Important behavior notes:

  • The package expects strict JSON and validates both required fields.
  • If the response includes extra text, the parser attempts to extract the first JSON object, but returning plain JSON is strongly recommended.
  • If score is outside 0..1, missing, or non-numeric, the eval fails with a judge response error.

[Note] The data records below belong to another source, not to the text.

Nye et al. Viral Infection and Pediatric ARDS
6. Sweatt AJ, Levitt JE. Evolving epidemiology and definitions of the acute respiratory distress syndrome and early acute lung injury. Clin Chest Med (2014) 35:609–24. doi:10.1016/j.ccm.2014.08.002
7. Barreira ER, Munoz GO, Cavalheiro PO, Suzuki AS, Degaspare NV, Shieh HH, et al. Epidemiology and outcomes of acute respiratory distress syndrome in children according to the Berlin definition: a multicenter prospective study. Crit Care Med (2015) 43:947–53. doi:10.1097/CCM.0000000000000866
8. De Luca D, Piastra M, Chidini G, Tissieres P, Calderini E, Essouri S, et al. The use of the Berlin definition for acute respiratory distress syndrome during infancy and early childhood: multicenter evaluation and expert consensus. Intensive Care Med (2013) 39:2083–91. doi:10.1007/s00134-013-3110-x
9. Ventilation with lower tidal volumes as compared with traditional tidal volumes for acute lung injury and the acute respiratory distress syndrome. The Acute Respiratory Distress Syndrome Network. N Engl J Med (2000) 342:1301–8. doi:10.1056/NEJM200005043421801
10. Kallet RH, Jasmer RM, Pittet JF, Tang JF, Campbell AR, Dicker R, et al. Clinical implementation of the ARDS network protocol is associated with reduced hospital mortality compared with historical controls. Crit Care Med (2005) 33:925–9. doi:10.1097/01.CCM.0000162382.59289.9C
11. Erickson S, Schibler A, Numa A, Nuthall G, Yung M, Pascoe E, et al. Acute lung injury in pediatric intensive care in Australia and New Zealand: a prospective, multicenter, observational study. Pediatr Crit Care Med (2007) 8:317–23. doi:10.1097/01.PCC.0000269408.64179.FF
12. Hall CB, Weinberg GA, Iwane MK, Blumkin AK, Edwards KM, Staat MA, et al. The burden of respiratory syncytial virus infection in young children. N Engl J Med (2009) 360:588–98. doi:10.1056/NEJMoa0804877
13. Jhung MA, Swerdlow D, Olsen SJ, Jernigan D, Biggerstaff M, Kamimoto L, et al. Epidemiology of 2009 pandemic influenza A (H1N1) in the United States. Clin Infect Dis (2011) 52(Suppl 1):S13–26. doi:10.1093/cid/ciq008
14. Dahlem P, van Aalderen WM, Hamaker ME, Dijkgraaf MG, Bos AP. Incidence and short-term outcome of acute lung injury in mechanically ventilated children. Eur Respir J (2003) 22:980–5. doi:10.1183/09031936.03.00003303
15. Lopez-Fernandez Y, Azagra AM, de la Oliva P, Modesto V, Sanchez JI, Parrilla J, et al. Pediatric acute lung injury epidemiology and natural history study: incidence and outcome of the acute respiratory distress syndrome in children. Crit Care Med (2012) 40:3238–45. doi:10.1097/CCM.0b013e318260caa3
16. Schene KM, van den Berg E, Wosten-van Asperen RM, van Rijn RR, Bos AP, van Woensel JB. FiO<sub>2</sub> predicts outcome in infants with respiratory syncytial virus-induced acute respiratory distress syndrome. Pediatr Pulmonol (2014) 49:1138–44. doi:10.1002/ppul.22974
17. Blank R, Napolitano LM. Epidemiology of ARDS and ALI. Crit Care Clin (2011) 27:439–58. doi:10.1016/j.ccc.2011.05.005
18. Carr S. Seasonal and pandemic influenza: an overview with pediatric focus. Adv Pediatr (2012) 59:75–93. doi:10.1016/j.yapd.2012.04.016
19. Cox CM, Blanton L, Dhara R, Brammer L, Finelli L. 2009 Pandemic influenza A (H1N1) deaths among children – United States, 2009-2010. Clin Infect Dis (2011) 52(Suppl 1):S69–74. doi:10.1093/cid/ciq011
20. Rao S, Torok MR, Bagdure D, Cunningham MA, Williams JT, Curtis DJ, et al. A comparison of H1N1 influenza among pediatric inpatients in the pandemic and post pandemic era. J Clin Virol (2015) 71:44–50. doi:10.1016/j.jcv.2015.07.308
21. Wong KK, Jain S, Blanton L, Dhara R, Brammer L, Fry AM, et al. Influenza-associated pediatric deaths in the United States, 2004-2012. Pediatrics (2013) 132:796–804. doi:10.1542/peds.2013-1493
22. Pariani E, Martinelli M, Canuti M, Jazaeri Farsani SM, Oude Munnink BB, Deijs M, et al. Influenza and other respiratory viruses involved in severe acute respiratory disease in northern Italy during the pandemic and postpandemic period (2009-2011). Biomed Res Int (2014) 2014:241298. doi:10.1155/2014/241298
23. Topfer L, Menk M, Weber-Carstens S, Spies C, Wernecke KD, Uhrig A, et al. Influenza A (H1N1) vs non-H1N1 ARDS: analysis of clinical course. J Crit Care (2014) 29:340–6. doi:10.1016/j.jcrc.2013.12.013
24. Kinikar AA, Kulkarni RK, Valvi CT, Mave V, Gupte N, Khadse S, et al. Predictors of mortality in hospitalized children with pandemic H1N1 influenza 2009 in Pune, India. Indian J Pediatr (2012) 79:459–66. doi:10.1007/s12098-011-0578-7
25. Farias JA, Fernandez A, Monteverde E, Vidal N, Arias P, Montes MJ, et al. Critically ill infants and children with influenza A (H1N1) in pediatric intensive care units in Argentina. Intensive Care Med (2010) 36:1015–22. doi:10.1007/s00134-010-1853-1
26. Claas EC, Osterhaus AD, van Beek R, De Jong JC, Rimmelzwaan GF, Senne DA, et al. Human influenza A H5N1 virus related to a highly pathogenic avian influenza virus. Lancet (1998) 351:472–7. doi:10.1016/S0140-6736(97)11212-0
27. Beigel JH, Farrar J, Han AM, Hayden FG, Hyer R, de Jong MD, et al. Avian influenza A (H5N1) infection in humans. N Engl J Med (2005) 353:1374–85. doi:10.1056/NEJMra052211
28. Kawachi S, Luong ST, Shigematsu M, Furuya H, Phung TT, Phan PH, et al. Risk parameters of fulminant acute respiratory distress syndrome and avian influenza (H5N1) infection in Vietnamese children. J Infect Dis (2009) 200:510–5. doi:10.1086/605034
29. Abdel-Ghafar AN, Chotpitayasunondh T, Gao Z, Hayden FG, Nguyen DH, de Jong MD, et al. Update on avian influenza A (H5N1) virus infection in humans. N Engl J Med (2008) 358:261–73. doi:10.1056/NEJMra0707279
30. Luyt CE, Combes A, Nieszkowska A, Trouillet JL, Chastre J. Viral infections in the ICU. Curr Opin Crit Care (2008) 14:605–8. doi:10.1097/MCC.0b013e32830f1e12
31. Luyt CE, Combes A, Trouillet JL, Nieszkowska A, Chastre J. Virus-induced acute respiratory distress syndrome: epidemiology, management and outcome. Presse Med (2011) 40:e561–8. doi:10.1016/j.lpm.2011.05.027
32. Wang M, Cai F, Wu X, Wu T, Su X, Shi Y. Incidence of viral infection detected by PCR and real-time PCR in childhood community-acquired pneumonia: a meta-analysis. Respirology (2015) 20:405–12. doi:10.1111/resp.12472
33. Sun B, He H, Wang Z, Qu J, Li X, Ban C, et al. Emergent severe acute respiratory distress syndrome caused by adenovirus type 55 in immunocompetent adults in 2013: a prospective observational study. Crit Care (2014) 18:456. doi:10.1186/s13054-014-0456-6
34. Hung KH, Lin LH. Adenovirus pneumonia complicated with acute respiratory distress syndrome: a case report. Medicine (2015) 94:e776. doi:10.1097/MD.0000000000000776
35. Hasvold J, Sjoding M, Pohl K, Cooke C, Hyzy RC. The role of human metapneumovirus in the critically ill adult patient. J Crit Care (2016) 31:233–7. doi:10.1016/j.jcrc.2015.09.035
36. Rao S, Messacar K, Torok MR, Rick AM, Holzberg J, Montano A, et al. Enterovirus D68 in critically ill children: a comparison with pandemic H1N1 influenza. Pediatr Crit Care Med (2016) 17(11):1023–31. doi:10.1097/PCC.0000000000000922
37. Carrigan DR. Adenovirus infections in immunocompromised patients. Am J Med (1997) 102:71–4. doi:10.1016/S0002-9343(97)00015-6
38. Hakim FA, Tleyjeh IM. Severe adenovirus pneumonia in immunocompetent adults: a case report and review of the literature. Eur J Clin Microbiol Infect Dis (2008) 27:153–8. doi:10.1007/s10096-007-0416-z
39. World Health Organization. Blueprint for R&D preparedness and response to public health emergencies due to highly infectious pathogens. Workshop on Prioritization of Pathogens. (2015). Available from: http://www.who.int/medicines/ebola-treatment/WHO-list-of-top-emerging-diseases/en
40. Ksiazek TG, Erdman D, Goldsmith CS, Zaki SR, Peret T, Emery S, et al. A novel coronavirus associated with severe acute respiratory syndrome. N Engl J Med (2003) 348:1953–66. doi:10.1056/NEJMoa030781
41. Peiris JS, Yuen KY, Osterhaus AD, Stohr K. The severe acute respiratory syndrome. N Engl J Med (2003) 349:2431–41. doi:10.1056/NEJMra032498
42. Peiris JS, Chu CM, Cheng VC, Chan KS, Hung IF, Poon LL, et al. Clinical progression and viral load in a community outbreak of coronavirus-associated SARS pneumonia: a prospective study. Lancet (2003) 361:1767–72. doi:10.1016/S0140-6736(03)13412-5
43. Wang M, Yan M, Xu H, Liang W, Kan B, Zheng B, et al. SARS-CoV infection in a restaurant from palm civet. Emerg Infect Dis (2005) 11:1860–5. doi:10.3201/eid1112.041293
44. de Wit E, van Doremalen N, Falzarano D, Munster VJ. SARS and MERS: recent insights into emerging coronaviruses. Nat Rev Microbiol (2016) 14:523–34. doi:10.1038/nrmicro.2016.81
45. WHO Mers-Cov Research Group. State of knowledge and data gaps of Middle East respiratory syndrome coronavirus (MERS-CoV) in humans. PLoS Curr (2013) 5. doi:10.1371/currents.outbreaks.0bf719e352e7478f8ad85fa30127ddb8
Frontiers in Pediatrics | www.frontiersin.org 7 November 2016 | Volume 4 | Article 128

Configure a different judge for eval expectations

Use useJudge() to avoid passing the same judge repeatedly:

php
use LaravelAIEvaluation\AIEval;

AIEval::agent(SupportAgent::class)
    ->input('What is your refund policy?')
    ->useJudge(App\Ai\Agents\JudgeAgent::class)
    ->expectJudge('The answer should be clear and policy accurate.', threshold: 0.8)
    ->run()
    ->assertPasses();

expectJudgeAgainst

Use a rubric (criteria) and a reference answer.

php
use LaravelAIEvaluation\AIEval;

AIEval::agent(SupportAgent::class)
    ->input('What is your refund policy?')
    ->expectJudgeAgainst(
        reference: 'Refunds are available within 30 days of purchase.',
        criteria: 'The answer should be correct, concise, and mention the 30 day window.',
        threshold: 0.8,
        judge: App\Ai\Agents\JudgeAgent::class,
    )
    ->run()
    ->assertPasses();

expectJudge

Use a rubric without a reference answer.

php
use LaravelAIEvaluation\AIEval;

AIEval::agent(SupportAgent::class)
    ->input('Explain our refund policy in one sentence')
    ->expectJudge(
        criteria: 'The answer should be clear, helpful, and avoid uncertainty.',
        threshold: 0.75,
        judge: App\Ai\Agents\JudgeAgent::class,
    )
    ->run()
    ->assertPasses();

Notes

  • Judge score is expected between 0 and 1.
  • Any expectation below threshold fails the eval.
  • In CI this causes hard-fail behavior when using Pest or php artisan ai-evals:run.